The FBI started an investigation of a security breach in AT&T Inc.’s wireless network that exposed the e-mail addresses of users of Apple Inc.’s iPad 3G.
“The FBI is aware of these possible computer intrusions and has opened an investigation to address the potential cyber threat,” FBI spokeswoman Lindsay Godwin said in an e-mail. She said in an interview no other details were available.
A group called Goatse Security said it obtained the e-mail addresses through a program on AT&T’s website, according to Gawker Media’s Valleywag website, to whom the group released addresses of iPad users, including New York Times Co. Chief Executive Officer Janet Robinson and New York Mayor Michael Bloomberg. The addresses were released on condition that the website not publish them, Goatse Security analyst Escher Auernheimer said in a phone interview.

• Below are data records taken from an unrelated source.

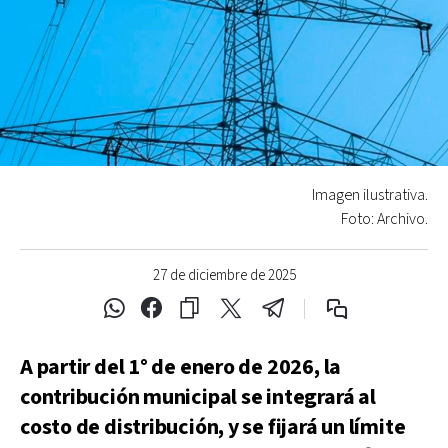
Imagen ilustrativa.
Foto: Archivo.
27 de diciembre de 2025
A partir del 1° de enero de 2026, la
contribución municipal se integrará al
costo de distribución, y se fijará un límite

“We’ve acted completely in good faith,” Auernheimer said. He said no one at the Internet security firm had been contacted by the FBI. “We’ve taken absolute steps to ensure that no one was affected by the data we had,” Auernheimer said.

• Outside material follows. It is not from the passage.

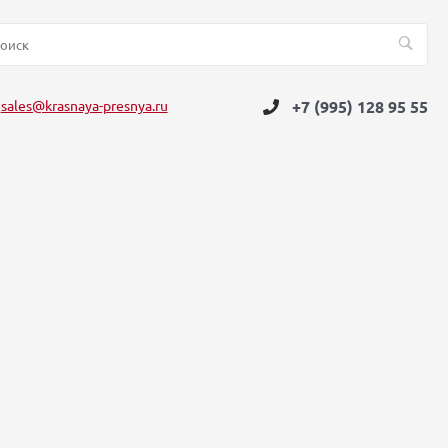
sales@krasnaya-presnya.ru
+7 (995) 128 95 55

Gawker Media was contacted yesterday by FBI officials and asked to keep documents related to the iPad security breach posting, Editor-in-Chief Remy Stern said in an interview. He said he didn’t know the nature of the investigation.
AT&T, the second-largest U.S. mobile-phone provider, corrected the flaw, the company said June 9 in an e-mailed statement. Mark Siegel, a spokesman for AT&T, said today there was no additional information to provide.

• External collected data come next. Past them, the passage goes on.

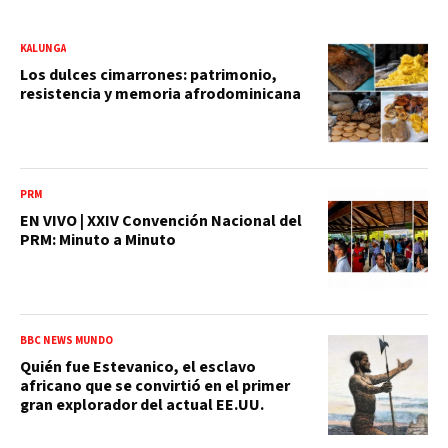
KALUNGA
Los dulces cimarrones: patrimonio,
resistencia y memoria afrodominicana
PRM
EN VIVO | XXIV Convención Nacional del
PRM: Minuto a Minuto
BBC NEWS MUNDO
Quién fue Estevanico, el esclavo
africano que se convirtió en el primer
gran explorador del actual EE.UU.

Valleywag said on its website on June 9 that about 114,000 e-mail addresses of iPad users, including members of the U.S. military and executives at media, technology and finance companies, were compromised.
Apple has sold more than 2 million iPads since releasing the device in April. Some models of the iPad tablet work with AT&T’s third-generation wireless network, and other versions only work on Wi-Fi networks. Apple doesn’t say how many of each model it has sold.
A computer crime task force in a suburb of San Francisco is investigating how an unreleased prototype of Apple’s iPhone was obtained by technology blog Gizmodo, also owned by New York- based Gawker Media. Gizmodo said it purchased the phone for $5,000 after it was found in a bar in Redwood City, California. An Apple engineer left the device in the bar, said Gizmodo, which returned the phone to the company. Apple reported the device as stolen in April.
Natalie Kerris, an Apple spokeswoman, didn’t respond to a request for comment.
AT&T declined 15 cents to $25.29 at 4:01 p.m. in New York Stock Exchange composite trading. The shares have lost 9.8 percent this year. Apple added $3 to $253.51 in Nasdaq Stock Market trading. The stock has climbed 20 percent this year.